After the explosion of media input from the 1950’s through 1970’s, the fragmentation of the culture continued, but at a slower pace. Musically, reggae and disco battled for prominence. It was not until the advent of rap and hip-hop that a new entry into the culture wars really took hold. Rap and hip-hop provided a cultural perspective from the viewpoint of the minorities who never felt comfortable sharing in the larger culture. Even though their parents and grandparents created jazz, and R&B, those offerings were co-opted over time. But the raw energy of rap artists, enunciating their discontent with society, managed to rub many of the mainstream culture inhabitants the wrong way. The urban nature of these new offerings was alien to the experiences and beliefs of fly-over country. Yet another division was created in the muddled cultural landscape of the nation.

Television did not stand idle during these decades, either. A new genre of TV shows were created, where unknown personalities were coached to go through situations and create drama and comedy. These shows were inexpensive to make, and surprisingly popular with the viewing public. Reality TV became a new category for the networks, and the cable television providers. Now, more than ever, it became possible to gain unprecedented fame simply by being famous. Content and substance no longer was even important to the consuming audiences. The increasing passivity of the audience kept growing over time.

Into this environment, the smart phone was released and the internet blossomed. The new tools and toys embedded in these devices exacerbated the balkanization of the culture. But one thing new did result from the smart phone era. Now, more than ever before, the consumers of culture could become producers of culture. The bar to entry of needing expensive electronic equipment along with an entire network to make images available, no longer existed. Anyone had a chance at creating a video, uploading it to You-Tube, and having the lightning of viral success strike.

The use of smart phones though, comes at a significant price. That price is concentration. Now for the first time in human history, it is possible to eschew the need to concentrate on anything in order to enjoy the fruits of the culture.
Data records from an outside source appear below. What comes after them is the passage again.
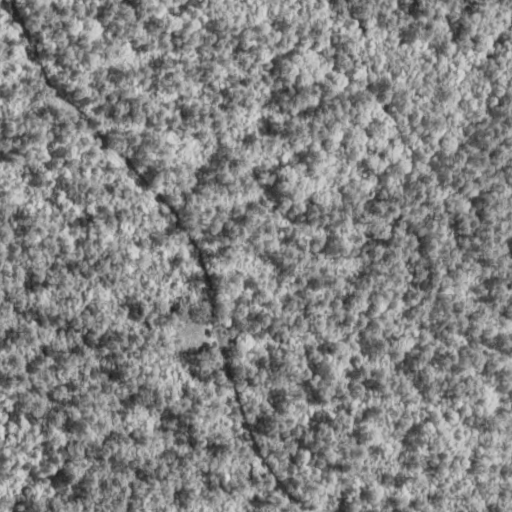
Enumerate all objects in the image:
road: (29, 50)
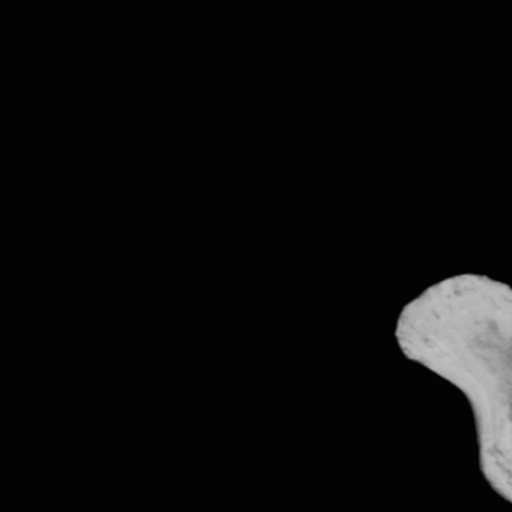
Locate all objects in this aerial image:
river: (403, 93)
river: (241, 120)
river: (155, 135)
river: (61, 173)
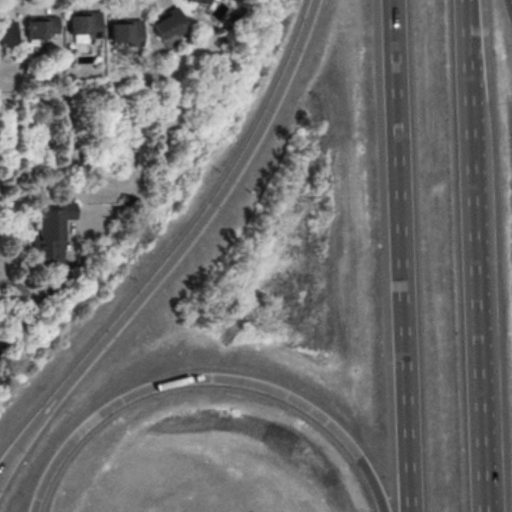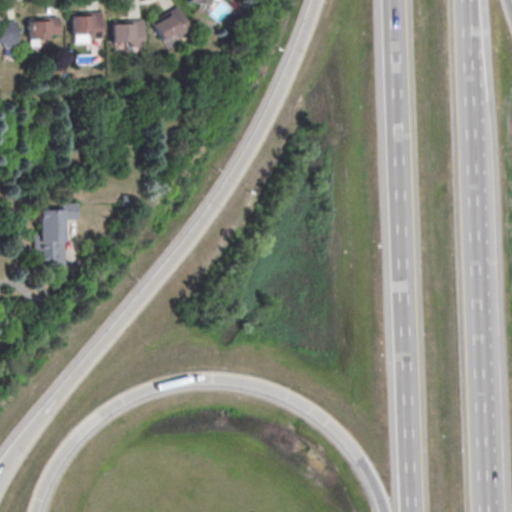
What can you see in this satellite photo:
building: (202, 2)
road: (511, 2)
road: (137, 3)
building: (168, 24)
building: (41, 27)
building: (83, 27)
building: (7, 32)
building: (125, 32)
building: (50, 230)
building: (51, 234)
road: (180, 251)
road: (477, 256)
road: (34, 309)
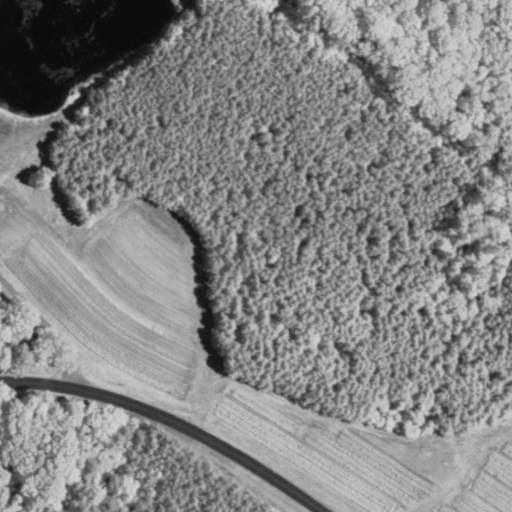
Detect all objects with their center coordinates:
road: (46, 326)
road: (170, 420)
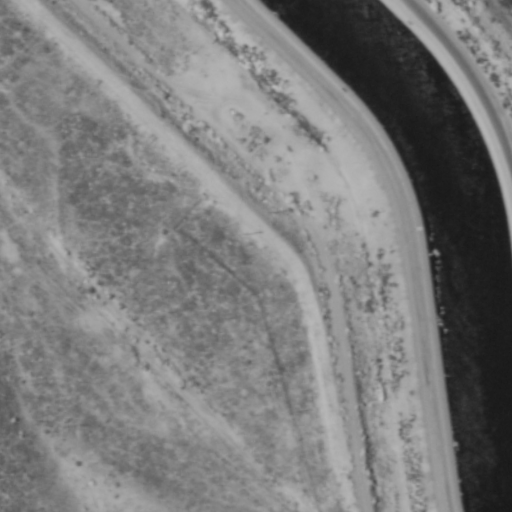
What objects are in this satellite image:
road: (479, 47)
road: (238, 205)
road: (296, 216)
road: (406, 232)
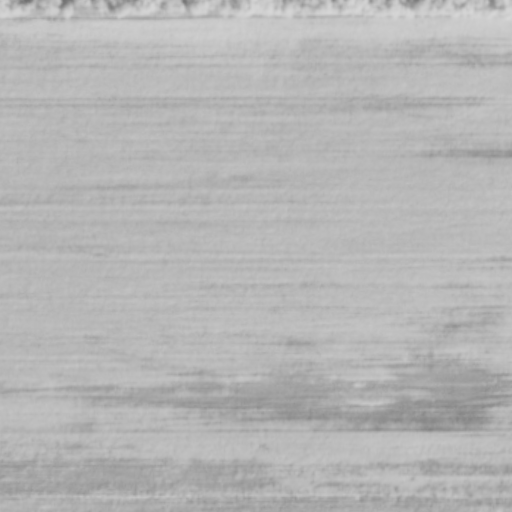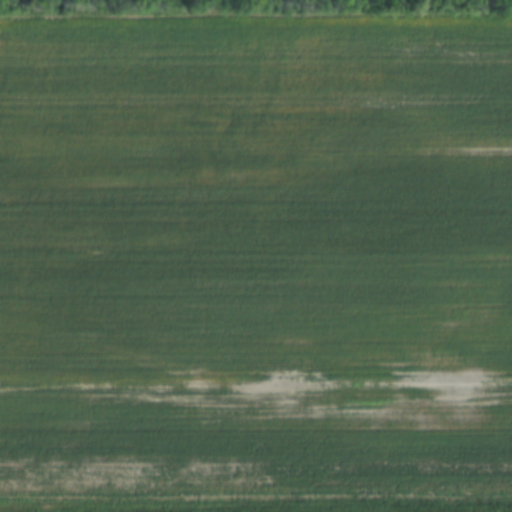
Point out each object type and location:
road: (256, 491)
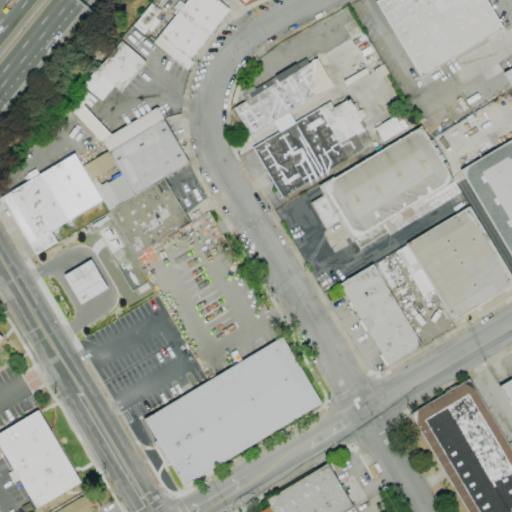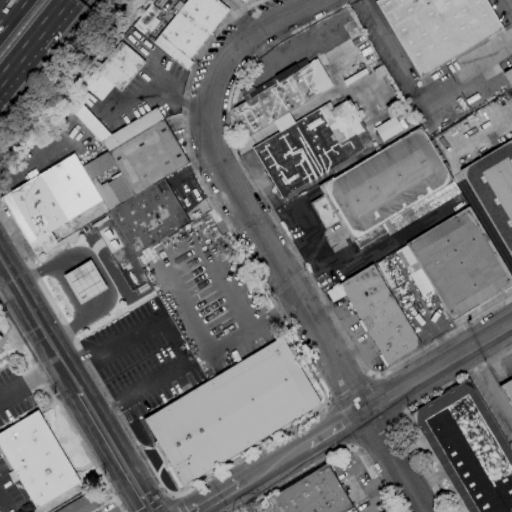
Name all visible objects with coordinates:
building: (244, 1)
building: (243, 2)
road: (7, 9)
road: (505, 9)
building: (146, 19)
building: (147, 19)
building: (189, 28)
building: (437, 28)
building: (438, 28)
building: (190, 29)
road: (32, 40)
building: (509, 70)
building: (113, 71)
building: (509, 75)
building: (282, 94)
building: (112, 96)
road: (420, 97)
building: (300, 126)
building: (387, 128)
building: (390, 128)
building: (312, 144)
building: (145, 161)
road: (461, 179)
building: (385, 185)
building: (106, 186)
building: (494, 188)
building: (494, 188)
building: (386, 190)
building: (50, 201)
building: (149, 216)
road: (268, 243)
building: (455, 263)
building: (458, 263)
gas station: (84, 281)
building: (84, 281)
building: (84, 281)
road: (224, 281)
road: (42, 282)
road: (315, 285)
building: (379, 314)
building: (380, 315)
road: (284, 320)
road: (39, 325)
road: (173, 338)
building: (1, 339)
road: (74, 360)
parking lot: (142, 360)
road: (138, 362)
road: (437, 366)
road: (30, 379)
road: (100, 380)
road: (490, 386)
road: (350, 387)
building: (507, 389)
building: (507, 391)
road: (389, 396)
road: (60, 408)
road: (410, 410)
building: (231, 411)
building: (232, 411)
road: (105, 413)
road: (339, 425)
road: (334, 426)
road: (381, 440)
road: (146, 447)
building: (469, 448)
building: (469, 448)
road: (114, 451)
road: (159, 455)
building: (36, 459)
building: (37, 459)
road: (328, 459)
road: (271, 461)
road: (157, 470)
road: (170, 478)
building: (310, 494)
building: (313, 495)
road: (210, 496)
road: (178, 502)
building: (82, 504)
building: (79, 505)
road: (1, 506)
building: (267, 510)
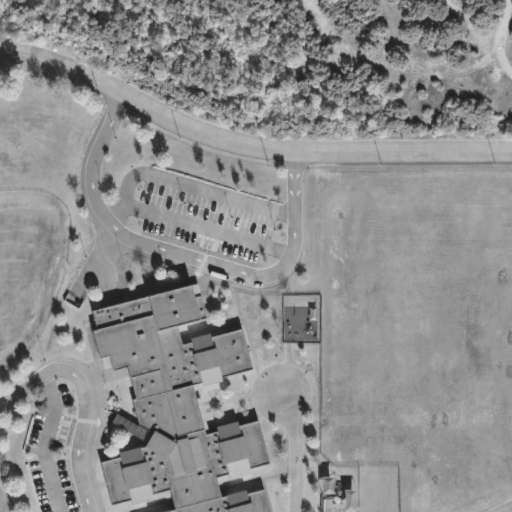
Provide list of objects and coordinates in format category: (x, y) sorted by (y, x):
road: (245, 148)
road: (190, 185)
road: (207, 228)
road: (182, 256)
road: (24, 391)
building: (176, 406)
road: (84, 426)
road: (49, 444)
road: (296, 447)
road: (0, 510)
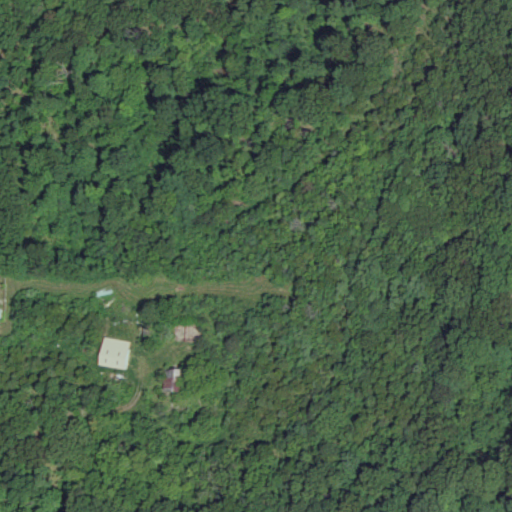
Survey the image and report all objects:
building: (115, 352)
building: (178, 379)
road: (41, 420)
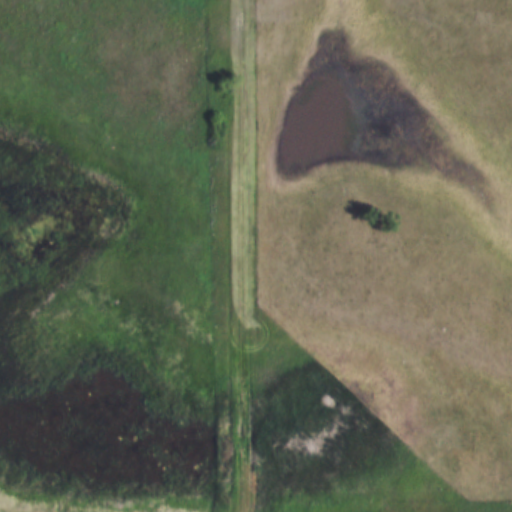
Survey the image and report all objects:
road: (240, 255)
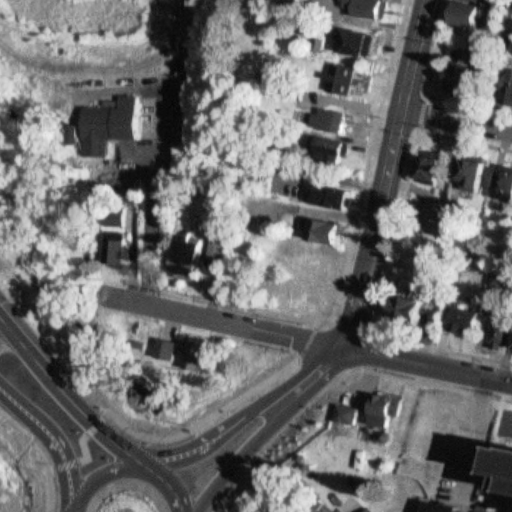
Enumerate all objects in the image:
building: (309, 0)
building: (377, 7)
building: (365, 9)
building: (466, 10)
building: (474, 12)
building: (359, 35)
building: (322, 39)
building: (372, 40)
building: (346, 72)
building: (462, 72)
building: (358, 76)
building: (471, 77)
building: (506, 83)
road: (434, 86)
road: (432, 93)
building: (510, 93)
building: (334, 114)
building: (345, 118)
road: (461, 118)
building: (110, 119)
building: (120, 122)
building: (72, 129)
road: (477, 141)
building: (334, 145)
building: (343, 151)
building: (432, 158)
building: (438, 166)
building: (470, 168)
building: (478, 171)
building: (503, 175)
building: (507, 182)
building: (334, 189)
building: (344, 194)
road: (387, 212)
building: (123, 214)
road: (156, 224)
building: (326, 224)
building: (336, 228)
building: (116, 240)
building: (124, 245)
building: (189, 250)
building: (201, 250)
building: (318, 260)
building: (328, 263)
road: (356, 269)
building: (504, 277)
building: (311, 294)
building: (320, 300)
building: (405, 305)
building: (414, 307)
building: (462, 313)
building: (471, 318)
road: (228, 320)
building: (497, 327)
building: (503, 331)
road: (379, 333)
building: (510, 339)
building: (198, 350)
building: (208, 353)
road: (433, 365)
road: (442, 384)
road: (72, 387)
building: (394, 409)
building: (361, 412)
building: (360, 413)
building: (390, 416)
road: (162, 435)
road: (61, 436)
road: (227, 438)
road: (258, 454)
road: (112, 475)
building: (507, 476)
building: (508, 476)
road: (187, 479)
building: (450, 506)
building: (449, 507)
building: (384, 508)
building: (380, 511)
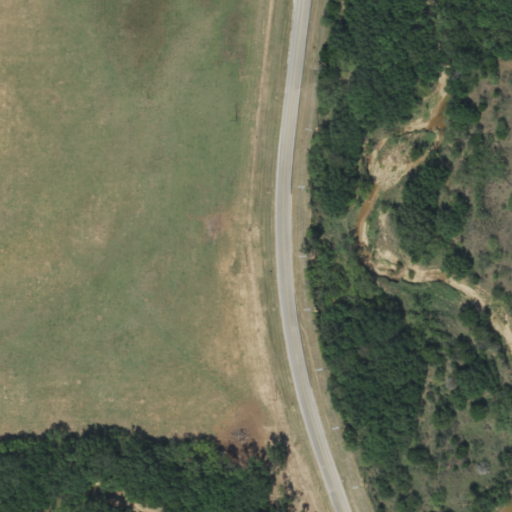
Selfies posted on Instagram fulfill the need for self-aggrandizement. Myriads of games enable those who are addicted to pick up their phones for mindless play, rather than have to partake of the moment they are in, and maybe actually reflect and think. Twitter survives and thrives because we all have to kibitz in the moment, and insert our own limited link thought pattern into the public sphere. Those rooted in the past abhor the conduct of diplomacy via tweet, yet given the descent of the culture into shallowness, it was inevitable.

Those of us who bewail the decline of concentration have few options. Some find it beneficial to use the tool of the internet to create their own blog, where they can expose their souls through words (guilty as charged). Others may self-select to stay rooted in the “higher” culture of the past, whether that be classic books, or Broadway productions, or symphonic music, but the median age of those who partake of this keeps climbing. Soon, the audiences for these forms of cultural expression will fade away as they die off. Then all that will be left is the chaff of a culture, rooted so shallowly that the first storm will tear it out of the dirt and all we will be left with is torrents of Tumbling Tumbleweeds , piling up around the relics of our society.